*** Opening Data supplied ***

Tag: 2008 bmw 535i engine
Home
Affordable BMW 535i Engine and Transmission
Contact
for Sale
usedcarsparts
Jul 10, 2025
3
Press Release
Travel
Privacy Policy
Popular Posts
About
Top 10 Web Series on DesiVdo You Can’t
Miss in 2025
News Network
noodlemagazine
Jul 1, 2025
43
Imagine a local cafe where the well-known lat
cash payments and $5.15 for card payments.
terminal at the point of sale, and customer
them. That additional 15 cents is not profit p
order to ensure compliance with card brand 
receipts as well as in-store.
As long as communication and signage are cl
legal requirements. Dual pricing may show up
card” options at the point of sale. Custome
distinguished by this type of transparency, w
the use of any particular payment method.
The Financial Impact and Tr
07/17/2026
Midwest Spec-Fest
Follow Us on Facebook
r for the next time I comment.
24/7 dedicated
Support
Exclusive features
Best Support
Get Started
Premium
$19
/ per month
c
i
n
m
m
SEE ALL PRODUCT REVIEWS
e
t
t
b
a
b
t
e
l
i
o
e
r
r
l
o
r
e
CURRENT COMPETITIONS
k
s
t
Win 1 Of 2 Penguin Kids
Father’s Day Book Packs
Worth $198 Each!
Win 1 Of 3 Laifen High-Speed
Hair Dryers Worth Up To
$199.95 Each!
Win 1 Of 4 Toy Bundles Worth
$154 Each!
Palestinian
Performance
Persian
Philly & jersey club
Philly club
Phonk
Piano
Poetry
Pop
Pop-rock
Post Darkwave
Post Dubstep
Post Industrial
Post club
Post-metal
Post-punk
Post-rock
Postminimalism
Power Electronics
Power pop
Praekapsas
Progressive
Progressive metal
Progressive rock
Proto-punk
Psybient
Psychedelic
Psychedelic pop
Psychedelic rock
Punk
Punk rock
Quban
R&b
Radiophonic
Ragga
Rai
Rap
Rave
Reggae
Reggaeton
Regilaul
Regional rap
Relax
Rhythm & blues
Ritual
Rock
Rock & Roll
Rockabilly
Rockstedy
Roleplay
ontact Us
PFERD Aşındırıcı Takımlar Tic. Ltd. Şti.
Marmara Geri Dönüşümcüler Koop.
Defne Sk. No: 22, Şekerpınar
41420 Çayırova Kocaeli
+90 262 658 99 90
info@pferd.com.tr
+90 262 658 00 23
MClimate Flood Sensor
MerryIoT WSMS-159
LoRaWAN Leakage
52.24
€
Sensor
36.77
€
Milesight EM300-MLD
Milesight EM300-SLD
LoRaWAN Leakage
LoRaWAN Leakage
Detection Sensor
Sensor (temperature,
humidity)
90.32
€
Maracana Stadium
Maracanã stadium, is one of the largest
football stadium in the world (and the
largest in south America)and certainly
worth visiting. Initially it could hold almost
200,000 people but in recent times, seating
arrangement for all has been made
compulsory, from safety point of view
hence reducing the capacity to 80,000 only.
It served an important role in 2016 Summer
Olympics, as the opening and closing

*** Closing Data supplied ***

Generate a verbatim printout of all the entries.

Tag: 2008 bmw 535i engine
Home
Affordable BMW 535i Engine and Transmission
Contact
for Sale
usedcarsparts
Jul 10, 2025
3
Press Release
Travel
Privacy Policy
Popular Posts
About
Top 10 Web Series on DesiVdo You Can’t
Miss in 2025
News Network
noodlemagazine
Jul 1, 2025
43
Imagine a local cafe where the well-known lat
cash payments and $5.15 for card payments.
terminal at the point of sale, and customer
them. That additional 15 cents is not profit p
order to ensure compliance with card brand 
receipts as well as in-store.
As long as communication and signage are cl
legal requirements. Dual pricing may show up
card” options at the point of sale. Custome
distinguished by this type of transparency, w
the use of any particular payment method.
The Financial Impact and Tr
07/17/2026
Midwest Spec-Fest
Follow Us on Facebook
r for the next time I comment.
24/7 dedicated
Support
Exclusive features
Best Support
Get Started
Premium
$19
/ per month
c
i
n
m
m
SEE ALL PRODUCT REVIEWS
e
t
t
b
a
b
t
e
l
i
o
e
r
r
l
o
r
e
CURRENT COMPETITIONS
k
s
t
Win 1 Of 2 Penguin Kids
Father’s Day Book Packs
Worth $198 Each!
Win 1 Of 3 Laifen High-Speed
Hair Dryers Worth Up To
$199.95 Each!
Win 1 Of 4 Toy Bundles Worth
$154 Each!
Palestinian
Performance
Persian
Philly & jersey club
Philly club
Phonk
Piano
Poetry
Pop
Pop-rock
Post Darkwave
Post Dubstep
Post Industrial
Post club
Post-metal
Post-punk
Post-rock
Postminimalism
Power Electronics
Power pop
Praekapsas
Progressive
Progressive metal
Progressive rock
Proto-punk
Psybient
Psychedelic
Psychedelic pop
Psychedelic rock
Punk
Punk rock
Quban
R&b
Radiophonic
Ragga
Rai
Rap
Rave
Reggae
Reggaeton
Regilaul
Regional rap
Relax
Rhythm & blues
Ritual
Rock
Rock & Roll
Rockabilly
Rockstedy
Roleplay
ontact Us
PFERD Aşındırıcı Takımlar Tic. Ltd. Şti.
Marmara Geri Dönüşümcüler Koop.
Defne Sk. No: 22, Şekerpınar
41420 Çayırova Kocaeli
+90 262 658 99 90
info@pferd.com.tr
+90 262 658 00 23
MClimate Flood Sensor
MerryIoT WSMS-159
LoRaWAN Leakage
52.24
€
Sensor
36.77
€
Milesight EM300-MLD
Milesight EM300-SLD
LoRaWAN Leakage
LoRaWAN Leakage
Detection Sensor
Sensor (temperature,
humidity)
90.32
€
Maracana Stadium
Maracanã stadium, is one of the largest
football stadium in the world (and the
largest in south America)and certainly
worth visiting. Initially it could hold almost
200,000 people but in recent times, seating
arrangement for all has been made
compulsory, from safety point of view
hence reducing the capacity to 80,000 only.
It served an important role in 2016 Summer
Olympics, as the opening and closing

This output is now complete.